Exercise prompt:
In the forum reply below on bitmap index scans, retype the passage starting at "If you use conditions" and ending at "values, etc ?", with no alterations.

Excerpt provided:
Re: Forcing more agressive index scans for BITMAP AND

From
PFC
Date:
> On Fri, 4 Apr 2008, Ow Mun Heng wrote:
>> select * from table
>> where A=X
>> and B = Y
>> and C = Z
>> and D = AA
>> and E = BB

    With that kind of WHERE condition, Postgres will use a Bitmap Index Scan
to combine your indices. If, however, postgres notices while looking at
the statistics gathered during ANALYZE, that for one of your columns, you
request a value that happens in a large percentage of the rows (like 20%),
and this value has a rather random distribution, Postgres will not bother
scanning the index, because it is very likely that all the pages would
contain a row satisfying your condition anyway, so the time taken to scan
this huge index and mark the bitmap would be lost because it would not
allow a better selectivity, since all the pages would get selected for
scan anyway.
    I would guess that Postgres uses Bitmap Index Scan only on your columns
that have good selectivity (ie. lots of different values).

    So :

    If you use conditions on (a,b) or (a,b,c) or (a,b,c,d) etc, you will
benefit GREATLY from a multicolumn index on (a,b,c,d...).
    However, even if postgres can use some clever tricks, a multicolumn index
on (a,b,c,d) will not be optimal for a condition on (b,c,d) for instance.

    So, if you mostly use conditions on a left-anchored subset of
(a,b,c,d,e), the multicolumn index will be a great tool.
    A multicolumn index on (a,b,c,d,e) is always slightly slower than an
index on (a) if you only use a condition on (a), but it is immensely
faster when you use a multicolumn condition.

    Can you tell us more about what those columns mean and what you store in
them, how many distinct values, etc ?

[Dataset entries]
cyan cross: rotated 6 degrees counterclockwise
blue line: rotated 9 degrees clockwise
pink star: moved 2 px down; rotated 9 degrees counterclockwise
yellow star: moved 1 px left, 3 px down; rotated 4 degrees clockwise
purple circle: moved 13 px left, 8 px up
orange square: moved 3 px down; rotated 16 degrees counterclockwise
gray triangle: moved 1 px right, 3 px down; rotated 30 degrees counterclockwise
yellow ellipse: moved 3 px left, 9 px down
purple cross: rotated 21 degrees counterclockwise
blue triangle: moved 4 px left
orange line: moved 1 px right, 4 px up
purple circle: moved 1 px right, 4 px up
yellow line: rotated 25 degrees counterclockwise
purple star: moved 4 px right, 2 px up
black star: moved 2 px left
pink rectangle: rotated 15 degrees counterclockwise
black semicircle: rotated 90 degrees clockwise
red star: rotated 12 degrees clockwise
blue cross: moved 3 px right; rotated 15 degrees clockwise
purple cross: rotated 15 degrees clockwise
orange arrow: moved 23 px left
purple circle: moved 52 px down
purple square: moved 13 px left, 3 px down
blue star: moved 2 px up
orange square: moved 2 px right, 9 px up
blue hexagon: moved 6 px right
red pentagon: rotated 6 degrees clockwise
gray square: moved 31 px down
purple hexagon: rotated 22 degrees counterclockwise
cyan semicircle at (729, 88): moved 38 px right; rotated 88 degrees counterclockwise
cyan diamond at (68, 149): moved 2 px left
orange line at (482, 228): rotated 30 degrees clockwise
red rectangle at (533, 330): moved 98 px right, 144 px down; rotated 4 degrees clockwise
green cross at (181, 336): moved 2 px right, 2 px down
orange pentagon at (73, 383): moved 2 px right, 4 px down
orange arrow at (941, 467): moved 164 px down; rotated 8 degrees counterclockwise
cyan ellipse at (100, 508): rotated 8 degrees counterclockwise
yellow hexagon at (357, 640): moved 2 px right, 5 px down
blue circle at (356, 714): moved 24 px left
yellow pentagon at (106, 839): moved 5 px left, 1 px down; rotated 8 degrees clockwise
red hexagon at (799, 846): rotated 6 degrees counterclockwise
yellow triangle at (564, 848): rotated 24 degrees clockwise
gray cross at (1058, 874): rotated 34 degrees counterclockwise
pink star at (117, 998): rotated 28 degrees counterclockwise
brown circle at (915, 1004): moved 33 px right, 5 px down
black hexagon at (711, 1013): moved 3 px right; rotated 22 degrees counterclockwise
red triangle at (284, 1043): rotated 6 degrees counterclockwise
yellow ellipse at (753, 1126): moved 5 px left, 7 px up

Full output:
If you use conditions on (a,b) or (a,b,c) or (a,b,c,d) etc, you will
benefit GREATLY from a multicolumn index on (a,b,c,d...).
    However, even if postgres can use some clever tricks, a multicolumn index
on (a,b,c,d) will not be optimal for a condition on (b,c,d) for instance.

    So, if you mostly use conditions on a left-anchored subset of
(a,b,c,d,e), the multicolumn index will be a great tool.
    A multicolumn index on (a,b,c,d,e) is always slightly slower than an
index on (a) if you only use a condition on (a), but it is immensely
faster when you use a multicolumn condition.

    Can you tell us more about what those columns mean and what you store in
them, how many distinct values, etc ?